→ **WORK REQUEST**
Look below for the line holding "Figure 19. Vertical" and the line holding "Figure 3. Flow-diagram". Transcribe exactly those lines and all lines between them, nothing more.

→ **DATA SHOWN**
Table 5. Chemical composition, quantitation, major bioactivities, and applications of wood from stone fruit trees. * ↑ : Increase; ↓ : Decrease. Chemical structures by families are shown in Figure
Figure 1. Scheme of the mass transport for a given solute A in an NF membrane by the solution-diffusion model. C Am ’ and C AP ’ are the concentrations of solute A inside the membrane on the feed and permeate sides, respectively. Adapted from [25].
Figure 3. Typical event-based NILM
---
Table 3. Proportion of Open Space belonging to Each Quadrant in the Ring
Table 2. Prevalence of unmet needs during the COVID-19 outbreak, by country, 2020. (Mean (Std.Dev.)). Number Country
* * *
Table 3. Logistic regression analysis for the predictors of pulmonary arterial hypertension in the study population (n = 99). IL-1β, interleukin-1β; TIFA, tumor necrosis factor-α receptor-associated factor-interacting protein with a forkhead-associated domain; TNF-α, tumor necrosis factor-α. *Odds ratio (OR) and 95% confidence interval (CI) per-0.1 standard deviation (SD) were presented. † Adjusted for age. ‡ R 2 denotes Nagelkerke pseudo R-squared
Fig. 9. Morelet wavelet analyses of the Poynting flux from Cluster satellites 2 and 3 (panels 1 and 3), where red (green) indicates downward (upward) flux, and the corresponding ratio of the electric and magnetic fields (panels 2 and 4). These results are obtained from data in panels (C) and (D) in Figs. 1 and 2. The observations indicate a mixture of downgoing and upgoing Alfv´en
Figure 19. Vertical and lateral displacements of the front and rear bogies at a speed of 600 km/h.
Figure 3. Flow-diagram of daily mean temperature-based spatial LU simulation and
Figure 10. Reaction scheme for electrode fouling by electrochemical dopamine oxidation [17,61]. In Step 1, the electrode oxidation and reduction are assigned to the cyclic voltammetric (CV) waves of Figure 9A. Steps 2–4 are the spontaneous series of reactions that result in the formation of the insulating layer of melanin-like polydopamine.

→ **YOUR RESPONSE**
Figure 19. Vertical and lateral displacements of the front and rear bogies at a speed of 600 km/h.
Figure 3. Flow-diagram of daily mean temperature-based spatial LU simulation and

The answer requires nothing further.